THINGS TO DO:
1. In the generative AI article, how long does the author say they have been in the industry?
2. Do these statements agree with the generative AI article? Answer yes or no for each and quote the words that decide it.
(a) Practitioners see the current generation of tools as enhancing productivity through research.
(b) The author expects humans to be fully replaced soon.
(c) The author spent more than 15 years helping to build and lead Racepoint Global.

DOCUMENT EXTRACT:
--------
November 1, 2022—a day that lives in infamy in the PR and marketing professions, among others. In the before-time, we never worried about machines taking our jobs. But with the launch of ChatGPT by Microsoft—and with three subsequent upgrades—we have been treated to an endless stream of fear and despair about its potential to replace skill positions in our professions.
When ChatGPT was launched, I was pejorative in my remarks, calling it a search engine on steroids and a parlor trick. Since then, Microsoft has launched new generations with improvements and Google has launched its Bard chatbot. Both are more than a parlor trick, but I stand by my initial claim that it will be a while before we see these innovations replacing humans in mission critical content creation roles.
It is true that generative AI can write a cogent press release and reasonably decent byline articles. But a cursory review reveals the output for what it is—gathering a series of facts, a la a search engine—and organizing it into cogent paragraphs. The pieces are reasonably good, but lack the nuance and understanding that a human can apply to writing. In my younger days, I had a business partner who was a trained musician. After meetings, we might gather up in a hotel lobby for lunch or a drink. In the course of it, I would comment that the player piano sounded good. He would always correct me. His trained ear could hear the errors. The same applies to current generative AI—it lacks a certain nuance to replace human intelligence and interpretation.
Setting aside the style of writing, there are also questions about accuracy and fact checking. Right now, as we test these technologies, we are closely qualifying outputs to ensure they match the facts. Consider this: are we prepared to simply put these outputs into the wild without quality assurance and fact checking? If the answer is “no,” how then can we be confident about replacing humans with machines. Bard, in particular, is illustrating qualities of machine learning which, over time, may result in total confidence in outputs absent any human interaction and review. But, for the time being, the fact we are bothering to QC the work means we don’t fully trust it.
What I have heard, in travel, speaking engagements and conversations, is that practitioners see the current generation of tools as enhancing productivity through faster, smarter research. Rather than having to rely on conventional search, many are turning to generative AI to aggregate large amounts of data in answer to complex questions that might previously have required several people, different resources and more time to acquire.
There is little doubt the technology is evolving rapidly. I’ve already been solicited by one tech entrepreneur wanting me to beta test his company’s platform. But the reality is, this kind of wholesale replacement is a ways off—if it is to ever occur. Consider the complexities of the clients we work with—healthcare companies, highly regulated financial services groups, complex technology, and more. All require a degree of nuanced thinking and human intelligence as core to the work.
Meanwhile, there are a number of performance-focused AI solutions that don’t pose a threat to our industry, but instead can be leveraged to drive better, faster, more precise results. When we speak of Performance AI, we are thinking in terms of machine learning and language-enabled solutions that can gather massive amounts of data and feed it to us in specific actionable insights. For example: The kinds of conversations occurring around a political issue. The hashtags powering a social discussion about customer satisfaction for a particular company or product. The intensity of passion of conversations around a company’s policies. Employee discussions about issues.
We see the proper focus of AI being on quickly collating and analyzing these terabytes of data and delivering them to humans in small, mission-specific categories that focus on our clients’ business opportunities, marketing and communications goals. Armed with this, we can more easily interpret the data, develop strategies and execute campaigns in the right channels for faster, more precise delivery. The ability to deliver more and better results is the kind of competitive advantage we should be identifying every day in our industry.
I have been in this industry for more than 25 years. Too often we are focused on leveraging new technologies—not on creating value, but on slashing costs. Generative AI and the related buzz is the most recent example of our collective approach to driving down the value of what we deliver by leveraging a technology to replace human beings. It’s a zero sum game that does little to enhance client results and very much to destroy morale and work product.
I am not arguing that we can blindly stand against technology and its inevitability. Rather, I am advising that we, as an industry, focus on things like Performance AI as a means of driving better value through more targeted results. In this context, we should not fear AI but, instead, embrace it, turning the machines to our advantage.
Peter Prodromou is president of Boathouse, a Massachusetts-based independent agency co-founded by former Hill Holiday/McCann executive John Connors. He previously spent more than 15 years helping to build and lead Racepoint Global.
--------
ENTRIES SHOWN:

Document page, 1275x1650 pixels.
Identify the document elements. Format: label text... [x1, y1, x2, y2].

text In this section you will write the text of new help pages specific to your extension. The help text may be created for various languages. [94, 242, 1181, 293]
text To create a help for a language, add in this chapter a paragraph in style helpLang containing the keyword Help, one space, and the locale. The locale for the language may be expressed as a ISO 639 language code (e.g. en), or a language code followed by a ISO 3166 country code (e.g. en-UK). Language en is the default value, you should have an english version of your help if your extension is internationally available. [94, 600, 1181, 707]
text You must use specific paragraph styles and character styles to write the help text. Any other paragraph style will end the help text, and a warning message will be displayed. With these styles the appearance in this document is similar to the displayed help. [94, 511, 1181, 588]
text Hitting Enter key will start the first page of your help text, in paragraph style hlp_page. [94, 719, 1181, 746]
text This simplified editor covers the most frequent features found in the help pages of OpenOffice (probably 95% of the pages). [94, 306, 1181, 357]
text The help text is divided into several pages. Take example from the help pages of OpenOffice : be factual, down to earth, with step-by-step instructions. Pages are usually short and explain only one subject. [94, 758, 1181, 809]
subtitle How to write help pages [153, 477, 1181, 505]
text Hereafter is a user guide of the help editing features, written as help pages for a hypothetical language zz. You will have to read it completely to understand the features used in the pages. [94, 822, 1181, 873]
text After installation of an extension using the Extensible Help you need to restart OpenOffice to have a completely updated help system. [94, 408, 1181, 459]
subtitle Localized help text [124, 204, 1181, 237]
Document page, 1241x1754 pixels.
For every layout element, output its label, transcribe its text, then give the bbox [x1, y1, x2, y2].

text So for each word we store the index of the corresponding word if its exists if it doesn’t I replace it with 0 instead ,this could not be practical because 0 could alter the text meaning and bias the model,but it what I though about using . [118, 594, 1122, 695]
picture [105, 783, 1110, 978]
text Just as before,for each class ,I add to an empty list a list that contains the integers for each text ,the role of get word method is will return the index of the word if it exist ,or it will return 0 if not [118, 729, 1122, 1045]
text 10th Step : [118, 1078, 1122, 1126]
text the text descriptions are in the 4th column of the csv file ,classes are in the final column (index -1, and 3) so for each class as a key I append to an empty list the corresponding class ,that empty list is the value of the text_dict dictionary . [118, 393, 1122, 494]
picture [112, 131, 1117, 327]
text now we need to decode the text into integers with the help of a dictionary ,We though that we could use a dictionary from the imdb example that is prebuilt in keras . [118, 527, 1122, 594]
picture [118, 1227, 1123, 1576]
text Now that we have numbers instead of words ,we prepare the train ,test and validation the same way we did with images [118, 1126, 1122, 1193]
--------
ACTIVITY ANSWERS:
1. More than 25 years.

2.
(a) Yes: "practitioners see the current generation of tools as enhancing productivity through faster, smarter research"
(b) No: "this kind of wholesale replacement is a ways off—if it is to ever occur"
(c) Yes: "He previously spent more than 15 years helping to build and lead Racepoint Global."